This past week, I tested two different kinds of learners. One didn’t know much English at all, and the other, super fluent.
The way things work with English Language Learners is that we have to test everyone who has something other than English on the Home Language Survey. In this way, we make sure we hit everyone entitled to service.
There was no question about the first. It was simple.
The second, though…
So this student spoke practically as though English were the first and only language at home. Turns out that it was a bilingual household. But the primary language, for school and home, was Hebrew.
So what does this mean?
A little research brought me to this page, which explains the differences between English and Hebrew. Handwriting? Really poor. The student even thought so. Anxiety surfaced around spelling issues. I said just practice was needed. Not to worry. I’m not going to look at spelling.

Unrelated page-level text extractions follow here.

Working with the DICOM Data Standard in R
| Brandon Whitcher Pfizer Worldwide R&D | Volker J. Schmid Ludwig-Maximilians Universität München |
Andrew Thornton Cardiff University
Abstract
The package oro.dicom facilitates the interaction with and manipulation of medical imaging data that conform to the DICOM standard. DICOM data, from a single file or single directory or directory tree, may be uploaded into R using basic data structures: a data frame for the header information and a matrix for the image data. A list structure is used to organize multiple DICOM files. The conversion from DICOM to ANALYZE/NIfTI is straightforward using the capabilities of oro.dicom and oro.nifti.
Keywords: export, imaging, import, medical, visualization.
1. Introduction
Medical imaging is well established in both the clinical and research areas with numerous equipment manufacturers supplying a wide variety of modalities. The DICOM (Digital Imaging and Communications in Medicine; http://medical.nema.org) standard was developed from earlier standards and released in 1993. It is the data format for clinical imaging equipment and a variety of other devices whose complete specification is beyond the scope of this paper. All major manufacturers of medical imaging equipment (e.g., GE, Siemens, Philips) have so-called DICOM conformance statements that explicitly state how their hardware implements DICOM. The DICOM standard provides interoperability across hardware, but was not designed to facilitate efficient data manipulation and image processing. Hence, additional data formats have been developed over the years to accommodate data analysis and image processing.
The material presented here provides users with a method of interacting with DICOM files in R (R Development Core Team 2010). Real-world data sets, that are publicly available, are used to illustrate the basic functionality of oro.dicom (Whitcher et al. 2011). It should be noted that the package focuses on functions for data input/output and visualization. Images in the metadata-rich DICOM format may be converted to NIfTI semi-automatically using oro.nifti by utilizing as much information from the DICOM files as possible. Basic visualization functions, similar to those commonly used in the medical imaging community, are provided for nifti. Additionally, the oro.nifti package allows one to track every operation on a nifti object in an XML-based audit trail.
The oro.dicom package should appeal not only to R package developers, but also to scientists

The relative who was at the meeting also got to glance at the writing and was sure this student would need ELL services.
But it’s a good thing I didn’t try to pass judgement before having read it. Even though the handwriting looked very rough, the words chosen were appropriate for on-grade-level writing. Words like justice and representative and excellent. And text wasn’t copied.
It was beautiful.
And it shows how easy it is to judge without knowing all the facts.
And it highlights how important it is to know your students well. To know that what this student’s issue was was not expressive language at all, but rather the fact that the language of school was one that was curvy and is written from right to left. English is composed a lot more of sticks–straight lines that cross each other. And if you’re not used to writing left to right, well, that has to be really disconcerting.
So… One more tip: Know your students’ first language. It can help keep us all on the right track!